* **Activity 1**
Copy verbatim the passage of the Trino fault-tolerant execution text that runs from "The Trino service provides" up to and including "using this data.".
START Excerpted text
Manage fault-tolerant execution in Trino

By default, when a Trino node runs out of resources while executing a query or fails due to some other reason, the entire query fails and has to be re-submitted manually. Typically, the longer a query execution lasts, the more likely it is to fail.

The Trino service provides a fault-tolerant execution (FTE) mechanism that mitigates query failures by retrying failed queries and their subtasks. If FTE is enabled and a query fails, Trino persists intermediate data in a file system, allowing other Trino workers to perform a retry using this data.

NOTE
  • The support for FTE is connector-dependent. The list of Trino connectors that support FTE is available in the Trino documentation.

  • The Trino FTE mechanism does not apply to broken queries or other user errors. For example, Trino does not retry a query that has failed due to invalid SQL syntax or incompatible column types.

Enable FTE

By default, the FTE mechanism is disabled for the Trino service. You can enable FTE using ADCM (Clusters → <clusterName> → Services → Trino → Primary Configuration → Fault-tolerant execution). Particularly, the retry-policy parameter should be specified. The parameter accepts the following values:

  • NONE — disables FTE (default).

  • QUERY — if a Trino worker fails, Trino retries the entire query. This policy is recommended when the majority of Trino requests are small queries.
END Excerpted text
START Extracted material
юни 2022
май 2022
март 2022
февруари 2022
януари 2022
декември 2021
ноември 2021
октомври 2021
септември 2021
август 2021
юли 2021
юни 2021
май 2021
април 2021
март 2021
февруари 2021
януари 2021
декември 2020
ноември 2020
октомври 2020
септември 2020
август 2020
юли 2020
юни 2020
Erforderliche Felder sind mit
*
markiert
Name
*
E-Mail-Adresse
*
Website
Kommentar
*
END Extracted material
* **Activity 2**
Render every line of the entries above as a numbered list, omitting any blank lines.

* **Answer 1**
The Trino service provides a fault-tolerant execution (FTE) mechanism that mitigates query failures by retrying failed queries and their subtasks. If FTE is enabled and a query fails, Trino persists intermediate data in a file system, allowing other Trino workers to perform a retry using this data.

* **Answer 2**
1. юни 2022
2. май 2022
3. март 2022
4. февруари 2022
5. януари 2022
6. декември 2021
7. ноември 2021
8. октомври 2021
9. септември 2021
10. август 2021
11. юли 2021
12. юни 2021
13. май 2021
14. април 2021
15. март 2021
16. февруари 2021
17. януари 2021
18. декември 2020
19. ноември 2020
20. октомври 2020
21. септември 2020
22. август 2020
23. юли 2020
24. юни 2020
25. Erforderliche Felder sind mit
26. *
27. markiert
28. Name
29. *
30. E-Mail-Adresse
31. *
32. Website
33. Kommentar
34. *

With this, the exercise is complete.